Your PIN number is not secure

Cashpoint PIN numbers are not secure according to two Cambridge University researchers who have just revealed serious security holes in the system.

The two researchers say they can get genuine customer details that could be used to raid accounts in less than 24 hours. This means unscrupulous insiders could get access to your money.

The security hole is in the software that encrypts customer data as it travels from the bank's ATM machine to the bank's central computers. The Data Encryption Standard (DES) which all banks use, was previously thought to be practically invulnerable, with the fastest hardware running random number sequences estimated to take 70 years to crack.

However, DES has recently been replaced by AES - the Advanced Encryption Standard - and some experts are now saying it is time the banks caught up with the latest technology. Tim Pickard, marketing director for encryption specialist RSA Security said: "Banks need to look at the new standards. Technology moves on and the banks have to move too if they want to stay secure."

The new method attacks the Application Programming Interfaces (APIs) of the cryptoprocessors - the boxes that run the encryption software.
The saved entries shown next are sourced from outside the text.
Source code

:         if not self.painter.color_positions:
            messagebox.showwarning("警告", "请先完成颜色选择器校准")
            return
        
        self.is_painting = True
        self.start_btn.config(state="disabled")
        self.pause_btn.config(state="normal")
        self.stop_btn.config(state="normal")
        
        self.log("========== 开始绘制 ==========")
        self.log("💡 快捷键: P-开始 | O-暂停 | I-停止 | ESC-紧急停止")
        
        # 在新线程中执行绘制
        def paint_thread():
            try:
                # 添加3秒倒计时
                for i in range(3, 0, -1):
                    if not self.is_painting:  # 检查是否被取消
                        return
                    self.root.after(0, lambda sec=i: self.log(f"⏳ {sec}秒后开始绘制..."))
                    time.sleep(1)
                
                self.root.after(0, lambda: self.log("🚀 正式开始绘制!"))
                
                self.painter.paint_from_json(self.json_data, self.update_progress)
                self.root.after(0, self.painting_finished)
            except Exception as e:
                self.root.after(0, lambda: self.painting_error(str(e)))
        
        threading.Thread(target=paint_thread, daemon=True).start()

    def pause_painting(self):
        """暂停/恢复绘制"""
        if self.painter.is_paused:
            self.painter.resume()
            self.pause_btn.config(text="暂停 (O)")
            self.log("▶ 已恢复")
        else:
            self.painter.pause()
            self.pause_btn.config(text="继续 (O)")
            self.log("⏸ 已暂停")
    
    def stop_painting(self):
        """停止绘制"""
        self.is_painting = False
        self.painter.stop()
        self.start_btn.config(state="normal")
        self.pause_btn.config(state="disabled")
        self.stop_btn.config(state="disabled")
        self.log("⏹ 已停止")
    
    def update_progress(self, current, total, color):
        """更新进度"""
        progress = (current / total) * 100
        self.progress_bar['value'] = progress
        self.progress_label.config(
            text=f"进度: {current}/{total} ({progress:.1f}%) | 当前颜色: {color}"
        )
The discoverers of the flaw, Michael Bond and Richard Clayton, say they will publish their findings on the internet in a bid to force the banks to improve their security.

Much of the security industry works by an open peer-review system, whereby bugs and holes are published for public scrutiny, so patches and solutions can be found and reviewed.

Some, including most recently Microsoft, have criticised this system, saying it gives hackers the information and resources they need. However, the Cambridge researchers say this flaw is an example of the problems caused by the closed view of security which banks rely on.

RSA's Pickard added: "Banks have always been very secretive about their security technology, but the open review method makes for stronger technology. It is time to change the culture."